## DOKUMEN
- - - -

SULTENG POST- Ratusan mahasiswa Universitas Negeri Makassar (UNM) yang melakukan aksi unjuk rasa menolak kenaikan BBM berakhir bentrok dengan ratusan aparat Brimob dari Polda Sulawesi Selatan (Sulsel), Kamis (13/11/2014).
Aparat dengan beringas memukul mundur mahasiswa sampai ke dalam kampusnya.
Tak hanya menembakkan gas air mata, puluhan sepeda motor mahasiswa dan mobil dosen yang terparkir di dalam area kampus rusak parah dipukuli dengan pentungan dan dilempari dengan batu oleh polisi.
Polisi juga mengejar mahasiswa sampai ke dalam kampus UNM dan memukuli beberapa mahasiswa, mahasiswi, serta dosen yang sedang melakukan perkuliahan di ruangan.
Puluhan mahasiswa yang berhasil tertangkap oleh polisi diseret dan juga dipukuli hingga babak belur.
Belum diketahui penyebab kericuhan tersebut, namun dugaan bentrok akibat Wakapolrestabes Makassar AKBP Toto Lisdianto terkena busur saat melakukan pengamanan demo tersebut.
Dalam bentrokan antara mahasiswa dengan polisi ini, wartawan pun tak luput dari keberingasan aparat yang tidak hanya memukuli wartawan tapi juga merampas dan merusak beberapa alat liput media seperti kamera dan memori wartawan.
Sejumlah wartawan ikut jadi korban seperti wartawan Metro TV, Waldy, terluka parah terkena pukulan polisi.
Selain Metro TV, wartawan lainnya yang ikut jadi korban pemukulan aparat adalah Iqbal (Fotografer Koran Tempo), Asep Iksan (Koran Rakyat Sulsel) dan Arman (MNC TV), Ikrar (Celebes TV), dan Aco (TV One).
Waldy dilarikan ke rumah sakit dan menerima lima jahitan pelipis kirinya, sementara wartawan lainnya mengalami luka lebam.
Berdasarkan pantauan, pemukulan wartawan ini terjadi ketika kartu memori milik Iqbal dirampas oleh polisi.
Kemudian muncul Waldy untuk mencegah aksi polisi. Namun, Waldy malah menjadi amukan polisi yang mengakibatkan pelipis kiri jurnalis ini mengalami robek sepanjang 5 centimeter. Waldy kemudian dilarikan ke RS Islam Faisal. Ikrar pun mengalami kekerasan aparat kepolisian Makassar.
Demikian pula dengan kameramen TV One, Aco yang sedang mengambil gambar di atas tembok pagar kantor Badan Pertanahan Nasional (BPN) Makassar yang bersebelahan dengan gedung Phinisi, ditarik turun oleh aparat.
COPOT KAPOLDA!
Upaya pembubaran paksa aksi unjuk rasa mahasiswa Universitas Negeri Makassar (UNM) yang dilakukan ratusan aparat kepolisian dari Satuan Sabhara Polrestabes Makassar dan satuan Brimob Polda Sulsel di Jl AP Pettarani, Kamis (13/11/2014) berujung bentrokan.

- - - -

Butir dari sebuah dataset

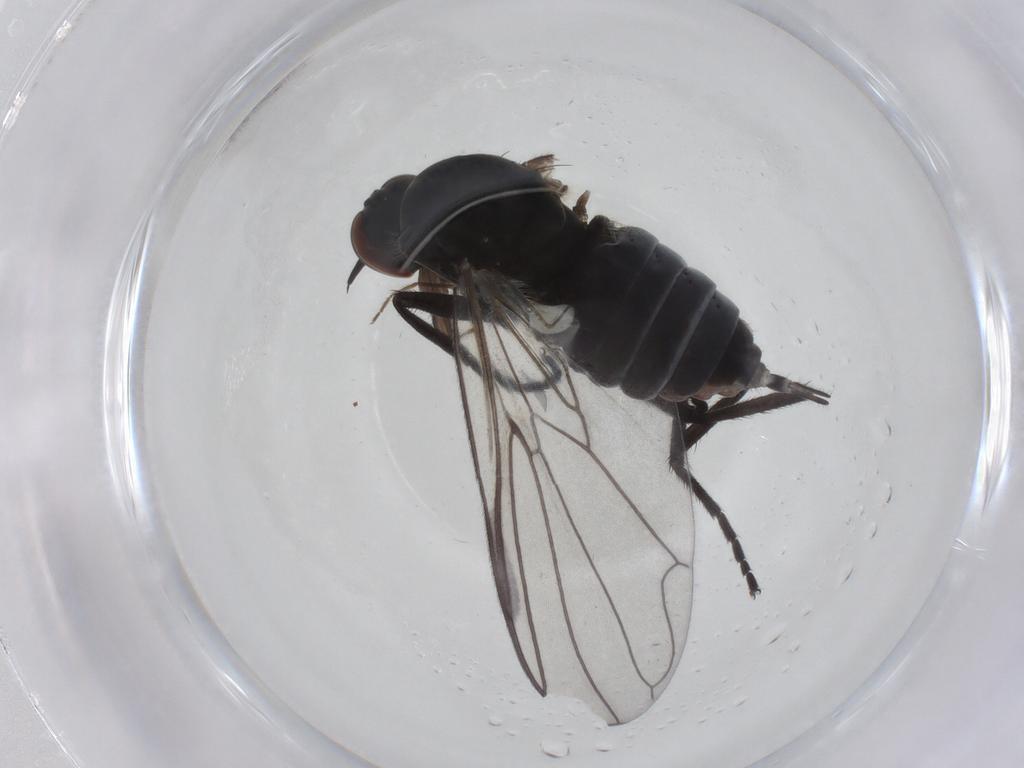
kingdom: Animalia
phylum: Arthropoda
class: Insecta
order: Diptera
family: Empididae
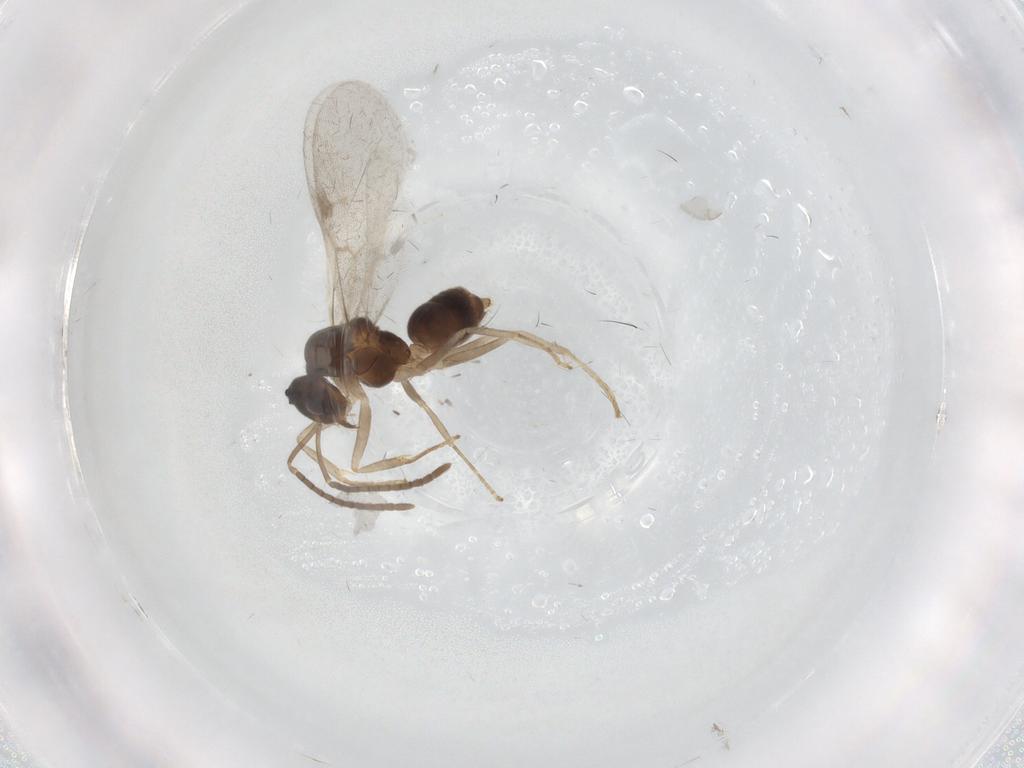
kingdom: Animalia
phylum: Arthropoda
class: Insecta
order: Hymenoptera
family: Formicidae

- - - -

## TUGAS TERTULIS
1. Ulangi persis bagian berita bentrokan di UNM, dari "Aparat dengan beringas" terus ke bawah sampai "hingga babak belur.".
2. Lanjutkan berita tentang bentrokan mahasiswa UNM dengan polisi, mulai setelah kalimat terakhirnya.

## JAWABAN TUGAS
1.
Aparat dengan beringas memukul mundur mahasiswa sampai ke dalam kampusnya.
Tak hanya menembakkan gas air mata, puluhan sepeda motor mahasiswa dan mobil dosen yang terparkir di dalam area kampus rusak parah dipukuli dengan pentungan dan dilempari dengan batu oleh polisi.
Polisi juga mengejar mahasiswa sampai ke dalam kampus UNM dan memukuli beberapa mahasiswa, mahasiswi, serta dosen yang sedang melakukan perkuliahan di ruangan.
Puluhan mahasiswa yang berhasil tertangkap oleh polisi diseret dan juga dipukuli hingga babak belur.

2.
Bahkan wartawan menjadi sasaran amukan Polisi.
Menanggapi hal tersebut, Direktur Perhimpunan bantuan hukum dan HAM indonesia (PBHI) Sulsel, Wahidin Kamase mengatakan sangat mengutuk keras tindakan refresif aparat kepolisian dalam kejadian ini. Tindakan yang dilakukan aparat kepolisian itu sudah tidak sesuai tupoksinya.
Menurutnya, Kapolrestabes Makassar Kombes Pol Fery Abraham dan Kapolda Sulsel Irjen Pol Anton Setiadji harus dicopot dari jabatannya.
“Kapolda dan Kapolrestabes harus mempertanggunjawabkan tindakan arogansi anggotanya. Keduanya harus dicopot dari jabatannya karena tidak mampu memimpin anggotanya dengan baik,” katanya.
Padahal menurut Wahidin, wartawan hanya menjalankan tugas negara untuk mengejar informasi, justru Brimob melakukan pelarangan peliputan bahkan mengalami pemukulan.
“Kapolri maupun kapolda harus bertanggungjawab terhadap kejadian ini. Kami meminta Komnas HAM turun melakukan pengusutan kasus ini ,” ucap Wahidin.
Sementara itu, Kepala Bidang Hubungan Masyarakat (Kabid Humas) Polda Sulselbar, Komisaris Besar Polisi Endi Sutendi yang dikonfirmasi depan kampus UNM mengatakan, tindakan brutal polisi terjadi spontanitas.
Anggota melakukan penyerangan karena pimpinannya terkena panah.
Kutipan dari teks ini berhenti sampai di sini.